Bagaimana status hukum debt collector? Bolehkah menyita barang milik debitur yang menunggak pengembalian utang?

Dikutip dari Alexander Lay, advokat dari Pusat Bantuan Hukum Peradi, dalam artikelnya bertajuk: “Debt Collector Menyita Barang Milik Debitur”, disebutkan: Debt collector tidak berhak menyita barang. Jika itu dilakukan, berarti melanggar hukum pidana.

Disebutkan, prinsipnya, penyitaan barang-barang milik debitur yang wanprestasi hanya bisa dilakukan atas dasar putusan pengadilan negeri di lokasi sengketa. Tanpa surat putusan pengadilan, penyitaan berarti tindak pidana perampasan dengan paksa barang milik orang lain.

Debt collector dijerat Pasal 362 KUHP, bunyinya demikian:

“Barang siapa mengambil barang sesuatu, yang seluruhnya atau sebagian, kepunyaan orang lain, dengan maksud untuk dimiliki secara melawan hukum, diancam karena pencurian, dengan pidana penjara paling lama lima tahun atau pidana denda paling banyak sembilan ratus rupiah.”

Ini aturan hukum (KUHP) zaman Belanda yang saat diundangkan dulu, uang Rp 900 cukup bernilai.

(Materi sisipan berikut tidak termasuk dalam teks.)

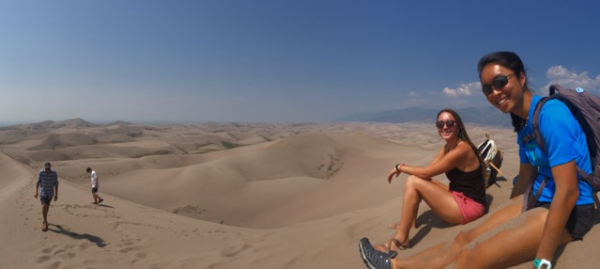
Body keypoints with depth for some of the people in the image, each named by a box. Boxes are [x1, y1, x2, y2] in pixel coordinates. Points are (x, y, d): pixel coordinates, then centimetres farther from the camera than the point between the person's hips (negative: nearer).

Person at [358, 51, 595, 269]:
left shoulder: (550, 113, -21)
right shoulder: (524, 125, 7)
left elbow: (568, 191, -25)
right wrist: (508, 217, 22)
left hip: (568, 212, -8)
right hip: (539, 201, 8)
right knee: (464, 239, 7)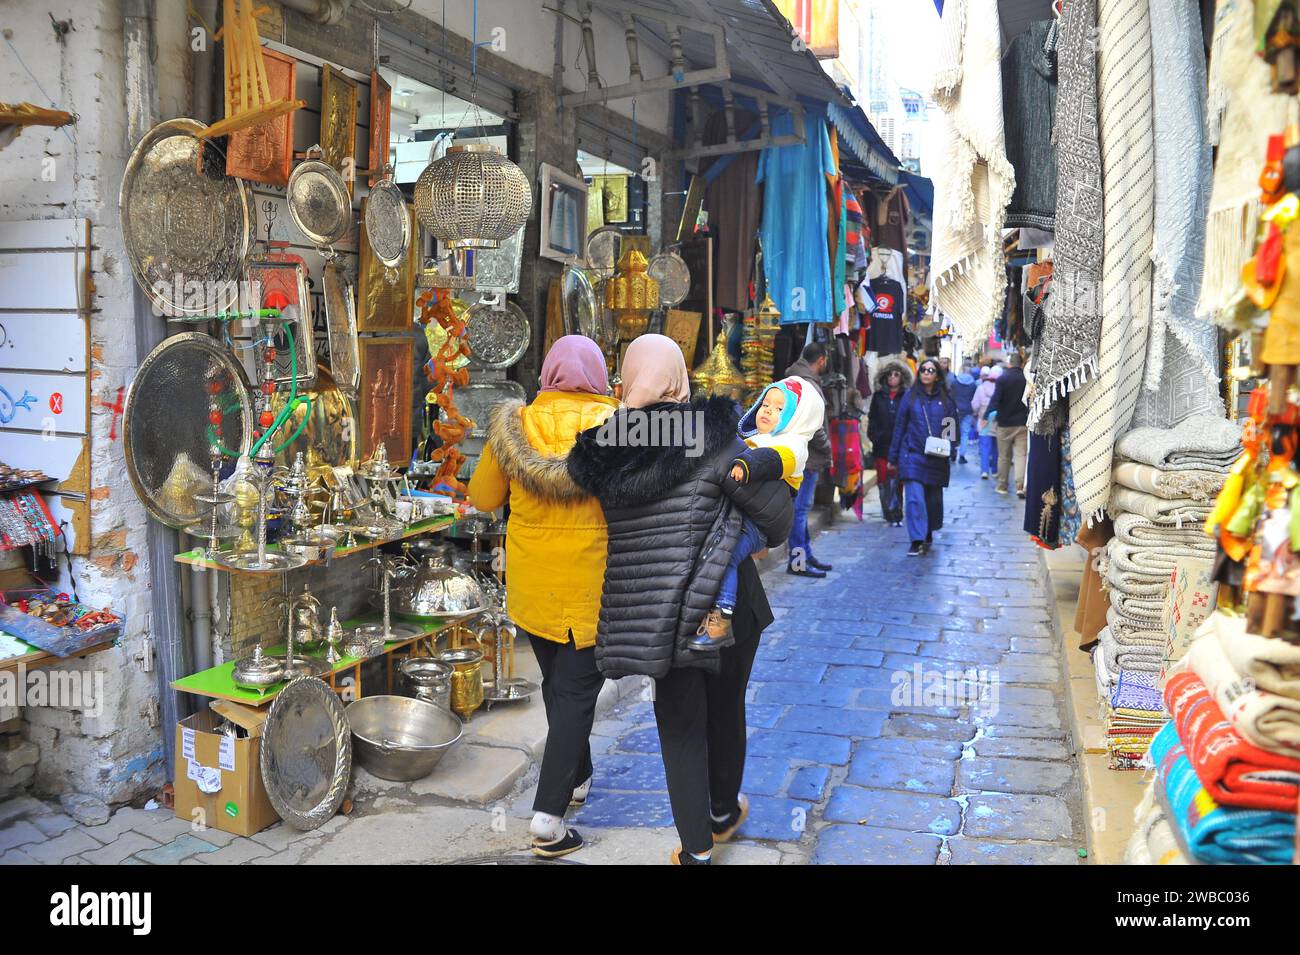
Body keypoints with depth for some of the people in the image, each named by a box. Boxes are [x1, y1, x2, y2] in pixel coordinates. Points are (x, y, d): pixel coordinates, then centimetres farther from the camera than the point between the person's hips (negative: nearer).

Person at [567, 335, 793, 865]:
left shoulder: (605, 449, -3)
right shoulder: (711, 438, -14)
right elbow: (775, 507, -11)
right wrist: (769, 539, 10)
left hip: (649, 610, 2)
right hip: (724, 601, -2)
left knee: (679, 720, 14)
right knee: (725, 705, 21)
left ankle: (696, 847, 17)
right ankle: (723, 812, 43)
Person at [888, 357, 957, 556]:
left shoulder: (945, 399, 5)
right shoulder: (910, 396, 3)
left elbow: (953, 426, 10)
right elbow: (899, 426, 5)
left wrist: (947, 447, -8)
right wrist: (893, 456, 4)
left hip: (937, 457, 2)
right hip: (912, 455, -2)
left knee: (934, 498, 12)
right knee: (914, 497, -12)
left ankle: (928, 535, 31)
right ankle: (917, 541, -11)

Sekarang, parkir motor saja Rp 2 ribu.

Itu pasal perampas. Sedangkan, kalau perampasan barang disertai dengan kekerasan, melanggar Pasal 365 KUHP. Di Ayat 1 bunyinya begini:

“Diancam dengan pidana penjara paling lama sembilan tahun, terhadap pencurian yang didahului, disertai atau diikuti dengan kekerasan, atau ancaman kekerasan, terhadap orang dengan maksud untuk mempersiapkan atau mempermudah pencurian, atau dalam hal tertangkap tangan, untuk memungkinkan melarikan diri sendiri atau peserta lainnya, atau untuk tetap menguasai barang yang dicuri.”

Dalam buku karya Munir Fuady bertajuk: “Perbuatan Melawan Hukum: Pendekatan Kontemporer”, tentang perampasan barang milik orang lain itu dirinci ada enam item, demikian:

1) Adanya tindakan oleh pelaku. 2) Adanya maksud (keinginan) pelaku. 3) Menguasai/memiliki barang pihak lain. 4) Pihak korban adalah pihak yang berwenang menguasai barang tersebut. 5) Adanya hubungan sebab akibat. 6) Tidak dengan persetujuan dari korban.